Suppose we have an equilateral triangle inscribed in a circle with radius 1. What is the probability that if we choose a chord of the circle at random, it will be longer than each of the sides of the triangle?

The first thing you might try to do is compute the length of the sides of the inscribed equilateral triangle: you should find it is $\sqrt{3}$. Let’s denote the length of the random chord by $L$. To find the probability that $L$ is bigger than $\sqrt{3}$, which we shall denote $\mathbb{P}(L>\sqrt{3})$, we need to divide the number of ‘desired’ outcomes (chords such that $L>\sqrt{3}$) by the number of all possible outcomes (chords of any length). I would not recommend drawing all possible chords of the circle; for problems with infinitely many possible outcomes we need a slightly different approach than simply counting infinitely many objects.

Geometric probability

Luckily, we can use a very handy tool called geometric probability. It allows us to calculate probabilities in terms of size: length, area, volume etc.

For example, imagine that we want to calculate the probability that a real number $M$ chosen at random between $0$ and $1$ is bigger than $0.6$. Remember that we can represent real numbers on a line, so we identify picking the number $M$ with picking a point on a line segment of length $1$. In this case we need to divide the length of `desired’ outcomes by the length of all outcomes:

$$
\mathbb{P}(M>0.6)=\frac{0.4}{1.0}=0.4
$$

Too easy?

A harder problem

Now imagine that you join forces with two of your friends and you each pick a random number between $0$ and $1$. What is the probability that the sum of the squares of these three numbers is smaller than $1$? Give it a try before you continue to read!

→ Input for this task
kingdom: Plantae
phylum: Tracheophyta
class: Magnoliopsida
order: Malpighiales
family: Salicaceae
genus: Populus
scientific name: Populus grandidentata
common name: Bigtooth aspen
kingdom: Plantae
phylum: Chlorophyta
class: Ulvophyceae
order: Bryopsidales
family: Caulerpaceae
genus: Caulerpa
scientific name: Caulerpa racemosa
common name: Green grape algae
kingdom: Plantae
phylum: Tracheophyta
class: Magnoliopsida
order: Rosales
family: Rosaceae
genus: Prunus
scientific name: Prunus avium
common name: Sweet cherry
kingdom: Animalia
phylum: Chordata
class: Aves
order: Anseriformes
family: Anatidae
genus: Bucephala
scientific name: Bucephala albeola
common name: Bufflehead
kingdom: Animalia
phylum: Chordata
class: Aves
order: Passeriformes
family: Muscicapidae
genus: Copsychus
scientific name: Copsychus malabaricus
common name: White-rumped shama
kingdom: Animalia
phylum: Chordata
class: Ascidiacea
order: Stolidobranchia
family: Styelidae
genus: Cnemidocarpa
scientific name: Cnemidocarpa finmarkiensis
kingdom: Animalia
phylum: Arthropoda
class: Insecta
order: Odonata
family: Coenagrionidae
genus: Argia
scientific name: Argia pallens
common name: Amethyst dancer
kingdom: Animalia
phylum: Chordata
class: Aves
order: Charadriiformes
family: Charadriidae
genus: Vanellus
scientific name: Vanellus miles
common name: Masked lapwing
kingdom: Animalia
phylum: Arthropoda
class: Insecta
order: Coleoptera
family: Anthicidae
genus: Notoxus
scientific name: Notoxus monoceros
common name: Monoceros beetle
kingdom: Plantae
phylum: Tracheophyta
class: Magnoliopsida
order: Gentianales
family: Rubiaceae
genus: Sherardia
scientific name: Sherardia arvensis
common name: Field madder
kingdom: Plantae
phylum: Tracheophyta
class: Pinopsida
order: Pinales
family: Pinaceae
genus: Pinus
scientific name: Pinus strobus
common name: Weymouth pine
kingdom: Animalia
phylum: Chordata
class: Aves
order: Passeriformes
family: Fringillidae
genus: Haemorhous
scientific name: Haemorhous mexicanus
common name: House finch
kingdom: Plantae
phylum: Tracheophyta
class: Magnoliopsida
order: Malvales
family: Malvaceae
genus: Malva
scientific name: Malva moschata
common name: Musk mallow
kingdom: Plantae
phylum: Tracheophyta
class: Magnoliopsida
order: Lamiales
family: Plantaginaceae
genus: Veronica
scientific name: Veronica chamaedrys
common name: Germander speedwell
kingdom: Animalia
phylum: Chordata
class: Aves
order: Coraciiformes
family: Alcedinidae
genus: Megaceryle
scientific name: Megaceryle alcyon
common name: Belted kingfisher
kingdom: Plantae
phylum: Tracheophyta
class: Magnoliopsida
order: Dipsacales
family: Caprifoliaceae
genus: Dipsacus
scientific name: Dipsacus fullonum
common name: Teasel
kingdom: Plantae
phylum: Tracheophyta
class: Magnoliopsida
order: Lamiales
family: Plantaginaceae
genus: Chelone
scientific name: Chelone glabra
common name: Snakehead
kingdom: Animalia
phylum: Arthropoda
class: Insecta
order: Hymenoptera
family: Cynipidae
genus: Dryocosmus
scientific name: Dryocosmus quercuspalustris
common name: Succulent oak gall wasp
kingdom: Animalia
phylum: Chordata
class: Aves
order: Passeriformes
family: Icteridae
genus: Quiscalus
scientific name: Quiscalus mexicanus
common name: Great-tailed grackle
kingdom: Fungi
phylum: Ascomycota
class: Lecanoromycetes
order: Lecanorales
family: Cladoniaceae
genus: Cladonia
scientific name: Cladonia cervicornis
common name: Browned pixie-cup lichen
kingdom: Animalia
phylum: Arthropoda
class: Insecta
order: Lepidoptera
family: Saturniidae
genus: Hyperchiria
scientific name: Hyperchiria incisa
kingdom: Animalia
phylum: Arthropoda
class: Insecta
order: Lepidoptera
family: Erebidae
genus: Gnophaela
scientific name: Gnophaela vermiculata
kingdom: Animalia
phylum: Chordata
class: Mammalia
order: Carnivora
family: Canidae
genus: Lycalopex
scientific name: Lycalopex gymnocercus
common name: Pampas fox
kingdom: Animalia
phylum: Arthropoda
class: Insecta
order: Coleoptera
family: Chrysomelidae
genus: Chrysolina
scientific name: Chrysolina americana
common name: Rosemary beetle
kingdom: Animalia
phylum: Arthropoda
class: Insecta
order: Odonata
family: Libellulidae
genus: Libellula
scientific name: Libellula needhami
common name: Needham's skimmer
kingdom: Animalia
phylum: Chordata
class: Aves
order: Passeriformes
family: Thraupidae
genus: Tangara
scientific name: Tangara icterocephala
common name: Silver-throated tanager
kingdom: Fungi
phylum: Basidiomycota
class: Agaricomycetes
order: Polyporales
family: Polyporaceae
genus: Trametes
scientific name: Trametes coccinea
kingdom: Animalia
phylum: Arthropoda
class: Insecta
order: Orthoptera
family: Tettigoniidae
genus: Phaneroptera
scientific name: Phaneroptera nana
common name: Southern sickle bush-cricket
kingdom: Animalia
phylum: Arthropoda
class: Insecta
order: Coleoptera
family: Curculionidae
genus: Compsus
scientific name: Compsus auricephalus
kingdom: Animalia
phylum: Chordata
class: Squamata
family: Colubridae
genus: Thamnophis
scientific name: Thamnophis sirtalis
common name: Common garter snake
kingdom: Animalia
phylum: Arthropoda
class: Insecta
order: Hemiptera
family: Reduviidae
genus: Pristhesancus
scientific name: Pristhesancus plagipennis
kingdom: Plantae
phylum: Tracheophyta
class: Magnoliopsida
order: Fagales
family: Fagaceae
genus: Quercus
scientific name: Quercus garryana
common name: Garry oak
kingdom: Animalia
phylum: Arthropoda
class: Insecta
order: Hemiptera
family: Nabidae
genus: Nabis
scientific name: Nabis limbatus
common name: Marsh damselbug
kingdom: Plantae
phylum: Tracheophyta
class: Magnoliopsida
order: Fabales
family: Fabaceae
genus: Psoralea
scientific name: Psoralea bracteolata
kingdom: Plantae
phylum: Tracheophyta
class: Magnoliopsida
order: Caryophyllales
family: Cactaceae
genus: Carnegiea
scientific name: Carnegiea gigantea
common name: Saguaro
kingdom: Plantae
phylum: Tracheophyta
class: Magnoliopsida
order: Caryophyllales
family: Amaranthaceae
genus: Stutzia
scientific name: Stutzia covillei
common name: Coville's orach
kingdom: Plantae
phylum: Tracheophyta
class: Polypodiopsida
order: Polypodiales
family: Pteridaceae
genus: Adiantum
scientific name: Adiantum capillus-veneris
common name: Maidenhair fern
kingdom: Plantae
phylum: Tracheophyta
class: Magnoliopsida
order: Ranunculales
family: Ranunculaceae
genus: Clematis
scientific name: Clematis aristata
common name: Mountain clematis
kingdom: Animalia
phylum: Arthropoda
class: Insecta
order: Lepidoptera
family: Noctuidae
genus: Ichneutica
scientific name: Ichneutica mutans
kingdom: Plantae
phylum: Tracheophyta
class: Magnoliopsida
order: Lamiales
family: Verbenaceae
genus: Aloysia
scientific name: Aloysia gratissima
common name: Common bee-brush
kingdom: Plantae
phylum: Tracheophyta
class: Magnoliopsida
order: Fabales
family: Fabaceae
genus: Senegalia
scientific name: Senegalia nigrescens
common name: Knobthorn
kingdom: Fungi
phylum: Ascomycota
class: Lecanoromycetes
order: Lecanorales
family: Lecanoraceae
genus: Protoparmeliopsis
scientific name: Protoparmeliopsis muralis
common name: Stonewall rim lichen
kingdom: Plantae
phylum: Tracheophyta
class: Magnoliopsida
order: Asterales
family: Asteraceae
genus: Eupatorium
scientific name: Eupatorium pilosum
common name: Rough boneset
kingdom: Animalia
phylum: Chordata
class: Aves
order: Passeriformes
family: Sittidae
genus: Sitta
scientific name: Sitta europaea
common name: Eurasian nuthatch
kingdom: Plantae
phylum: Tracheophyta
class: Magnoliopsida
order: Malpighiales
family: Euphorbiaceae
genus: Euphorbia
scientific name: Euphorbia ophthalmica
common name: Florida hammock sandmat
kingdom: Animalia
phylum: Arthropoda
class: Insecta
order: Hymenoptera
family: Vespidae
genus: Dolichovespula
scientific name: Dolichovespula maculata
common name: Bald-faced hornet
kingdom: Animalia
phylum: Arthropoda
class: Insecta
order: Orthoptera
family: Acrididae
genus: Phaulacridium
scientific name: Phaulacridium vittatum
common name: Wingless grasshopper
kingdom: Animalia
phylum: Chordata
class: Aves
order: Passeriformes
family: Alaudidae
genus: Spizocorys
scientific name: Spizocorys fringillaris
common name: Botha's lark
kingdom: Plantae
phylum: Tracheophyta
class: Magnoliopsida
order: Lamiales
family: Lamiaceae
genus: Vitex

→ Tasks to complete
1. Can you print the lines of the listing between the one holding "common name: Stonewall rim lichen" and the one holding "genus: Spizocorys", inclusive?
2. Could you carry on the probability excerpt from the point where it stops?
The probability excerpt and the listing have nothing to do with each other.

→ The answers
1.
common name: Stonewall rim lichen
kingdom: Plantae
phylum: Tracheophyta
class: Magnoliopsida
order: Asterales
family: Asteraceae
genus: Eupatorium
scientific name: Eupatorium pilosum
common name: Rough boneset
kingdom: Animalia
phylum: Chordata
class: Aves
order: Passeriformes
family: Sittidae
genus: Sitta
scientific name: Sitta europaea
common name: Eurasian nuthatch
kingdom: Plantae
phylum: Tracheophyta
class: Magnoliopsida
order: Malpighiales
family: Euphorbiaceae
genus: Euphorbia
scientific name: Euphorbia ophthalmica
common name: Florida hammock sandmat
kingdom: Animalia
phylum: Arthropoda
class: Insecta
order: Hymenoptera
family: Vespidae
genus: Dolichovespula
scientific name: Dolichovespula maculata
common name: Bald-faced hornet
kingdom: Animalia
phylum: Arthropoda
class: Insecta
order: Orthoptera
family: Acrididae
genus: Phaulacridium
scientific name: Phaulacridium vittatum
common name: Wingless grasshopper
kingdom: Animalia
phylum: Chordata
class: Aves
order: Passeriformes
family: Alaudidae
genus: Spizocorys

2.
Unit cube intersecting the unit sphere

Your chosen numbers $A$, $B$ and $C$ represent the coordinates of the point $(A,B,C)$ in the region $[0,1]^3$, ie in the solid unit cube with one vertex at $(0,0,0)$. Hence the volume of all possible choices of three numbers equals the volume of the cube: exactly $1$. What is the volume of desired outcomes? We want $A^2+B^{\hspace{1pt}2}+C^{\hspace{1pt}2} \leq 1$, which describes the solid unit sphere centred at $(0,0,0)$ with volume $4\mathrm{\pi}/{3}$. Since $A$, $B$ and $C$ are bigger than $0$, we actually take only $(1/2)^3=1/8$ of this sphere, the part which intersects the cube, so the `desired’ volume equals $1/8 \cdot 4\mathrm{\pi}/{3}= \mathrm{\pi}/{6}$. Now we can compute our probability:

$$
\mathbb{P}(A^2+B^{\hspace{1pt}2}+C^{\hspace{1pt}2} \leq 1)=\frac{\pi/6}{1}=\frac{\mathrm{\pi}}{6}\approx 0.524
$$

Striking a chord

We can pick endpoints of the chord at random

Now we are ready to tackle the original problem. Because we only care about the length of the chord, the problem is rotationally symmetric, which means that we can rotate the circle and the triangle however we fancy without changing the answer. To make things easy, let us assume that the chord starts at one of the triangle’s vertices. We pick randomly its other end $X\hspace{1pt}$ somewhere on the circumference of the circle. The vertices of our triangle divide the circle into three arches of equal length. The chord is longer than the side of the triangle if and only if $X\hspace{1pt}$ lies somewhere in the blue arc, so

\[\mathbb{P}(L>\sqrt{3})=\frac{1}{3}.\]

Maybe you chose your random chord by a different method. To be safe we should check other methods to ensure we get the same answer.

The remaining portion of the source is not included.